LendingTree Delivers Double-Digit Revenue and Segment Profit Growth Across All Divisions
Key Financial Metrics Reveal Sustained Turnaround and Strong Profitability
LendingTree’s third quarter 2025 report reveals that the company has not only maintained, but accelerated, its upward financial trajectory. With consolidated revenue of $307.8 million—an 18% increase year-over-year—LendingTree has delivered its sixth straight quarter of revenue growth. Net income rose sharply to $10.2 million, flipping from a $58 million loss in Q3 2024, while adjusted EBITDA improved by 48% to $39.8 million. This performance marks a continuation of broad-based profitability across LendingTree's key business units.
| Q3 2025 | Q3 2024 | Year-over-Year Change | Q2 2025 | Quarter-over-Quarter Change |
|---|---|---|---|---|
| Total Revenue: $307.8M | $260.8M | +18% | $250.1M | +23% |
| Net Income: $10.2M | ($58.0M) | +118% | $8.9M | +15% |
| Variable Marketing Margin: $93.2M | $77.2M | +21% | $83.6M | +11% |
| Adjusted EBITDA: $39.8M | $26.9M | +48% | $31.8M | +25% |
| Adjusted Net Income: $23.8M | $10.9M | +118% | $15.4M | +55% |
All Business Segments Contribute to Broad-Based Growth
Growth was evident in every business segment. The insurance division led the way, with revenue jumping 20% to $203.5 million and segment profit reaching $47.6 million. Consumer revenue advanced 11% to $66.2 million, boosted by a standout 50% gain in small business offerings and 12% growth in personal loans. The home segment delivered revenue of $38.1 million, up 18% year-over-year, with home equity revenue climbing 35%. Segment profits rose fastest in the home business (up 27%), reflecting improved operational leverage.

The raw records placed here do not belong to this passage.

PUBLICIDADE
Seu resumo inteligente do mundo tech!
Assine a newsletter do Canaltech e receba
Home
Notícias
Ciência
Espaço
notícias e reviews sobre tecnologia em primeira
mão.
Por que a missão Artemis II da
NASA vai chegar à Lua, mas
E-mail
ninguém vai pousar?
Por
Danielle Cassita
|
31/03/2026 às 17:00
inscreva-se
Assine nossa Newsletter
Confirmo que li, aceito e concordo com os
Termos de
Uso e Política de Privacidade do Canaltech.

| Segment | Q3 2025 Revenue | Y/Y Revenue Change | Q3 2025 Profit | Y/Y Profit Change | Profit Margin |
|---|---|---|---|---|---|
| Insurance | $203.5M | +20% | $47.6M | +15% | 23% |
| Consumer | $66.2M | +11% | $35.2M | +26% | 53% |
| Home | $38.1M | +18% | $11.8M | +27% | 31% |
Profitability and Efficiency Metrics Continue to Improve
The company maintained a variable marketing margin of 30% and adjusted EBITDA margin of 13%, both signaling disciplined spending and robust cost control even as topline expanded. These improvements in profitability come as LendingTree continues to allocate capital efficiently and leverages its proprietary technology to drive customer engagement across channels.
Refinanced Debt Enhances Financial Flexibility
Another critical development was the successful refinancing of $475 million in credit facilities during the quarter, extending maturities and removing operating covenants. This move reduced restrictions and increased financial flexibility, positioning LendingTree to navigate changing market conditions and invest in further growth initiatives as needed.
Guidance Implies Continued Momentum Through Year-End
LendingTree updated its outlook for 2025, now expecting full-year revenue of $1.08–$1.09 billion, variable marketing margin between $337–$340 million, and adjusted EBITDA of $126–$128 million. For Q4, implied targets call for $280–$290 million in revenue and $29.5–$31.5 million in adjusted EBITDA. These figures reinforce expectations for continued top- and bottom-line expansion, even amid the evolving economic environment.
Leadership Transition Amid Solid Operational Foundation
The company reported these results while acknowledging the recent passing of founder Doug Lebda, with current CEO Scott Peyree and CFO Jason Bengel underscoring LendingTree’s enduring strategic direction. The legacy of operational resilience and customer focus built by Lebda continues to be the backbone of LendingTree’s positive trajectory.
Key Takeaway: Broad-Based Strength and Financial Flexibility Position LendingTree for More Growth
LendingTree’s latest quarter confirms that disciplined cost control, segment expansion, and strengthened balance sheet have combined to deliver improved profitability and sustainable momentum. Investors will be watching closely to see whether LendingTree can continue to drive this robust performance through year-end—and how its strategic investments in marketing, technology, and product lines will shape its path ahead.